Three years ago, Washington had never had a single trillion-dollar deficit and now it is about to have its third in a row. Sadly, what the federal government lacks in frugality, it is making up for with consistency.

The government’s 2010 fiscal year ended on October 1st. While the rest of the country has been economizing, the federal government has been supersizing.

Last year’s federal deficit amounted to $1.3 trillion. Amazingly, that is actually $100 billion less than 2009’s $1.4 trillion record deficit. This would seem to be good news, of a very limited sort, until the reason for the savings is revealed.

Last year’s deficit was less only because there were fewer bailouts. As the nonpartisan Congressional Budget Office stated in its fiscal year review: “Excluding those . . . spending rose by 9 percent in 2010, somewhat faster than recent years.”

Somewhat faster than recent years? That’s pretty hard to do, because Washington had been spending at a quick clip already.

Washington’s total spending last year was $3.5 trillion. For those keeping track, that’s almost $10 billion a day! It also amounts to about one-quarter of everything America made. Until 1995, the entire federal debt did not reach that level. Washington is now spending annually an amount equal to the debt it took over 200 years to accumulate.

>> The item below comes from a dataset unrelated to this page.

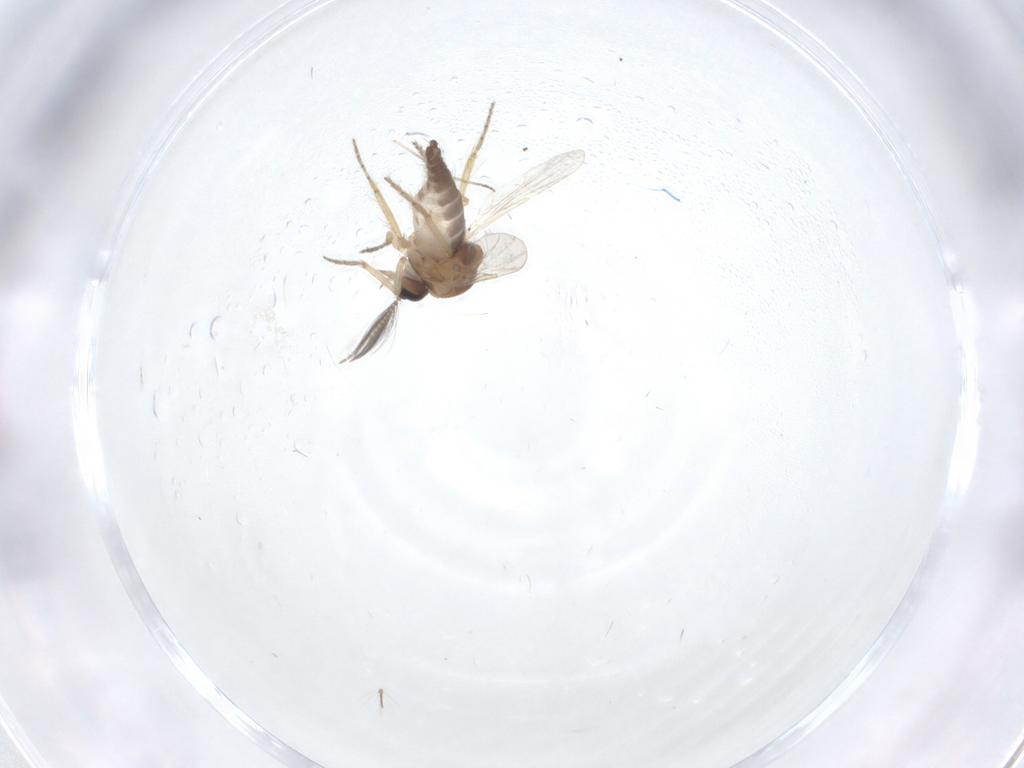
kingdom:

No wonder that CBO projects, unless changes are made, that the federal government’s deficit next year will be over one trillion again-$1.1 trillion to be exact.

All together, these three years’ worth of trillion dollar-plus deficits will equal about $3.8 trillion. Before this string started, the federal debt held by the public amounted to $5.8 trillion. In three years’ worth of deficit spending, Washington will have increased the public debt by two-thirds.

To understand just how much spending has increased, look at spending in the last year before the government started racking up these deficits. In 2008, the first year of the recession-and therefore one that included spending for recession-related emergencies-the federal government spent $3 trillion. Next year, CBO estimates that it will spend $3.7 trillion.

That roughly $700-billion difference from 2008 to 2011 amounts to an almost 25 percent increase in just three years’ time! While the economy has emerged from the recession, the federal budget has not-it is still spending in emergency-mode.

Whereas the budget was initially seeking to offset the recession’s effects, it now looms as its own crisis. A government that habitually spends faster than the economy supporting it threatens that economy. And more importantly, the people it was meant to serve.

For liberals who argue that the solution is taxing more: No amount of tax increases can keep pace with such a spending machine. Nor should it be attempted. The answer to a runaway train is not to board the passengers faster, but to stop the train.

The simple, the obvious, and the only solution is to first cut federal spending back and then to hold its rate of growth below the economy’s. The economic downturn was serious, but was always just a temporary crisis. Washington’s spending is now a greater threat, because it threatens to become permanent. While economies, on their own, do not shrink forever, apparently government spending, if unchecked, can grow indefinitely.

J.T. Young served in the Department of Treasury and the Office of Management and Budget from 2001-2004.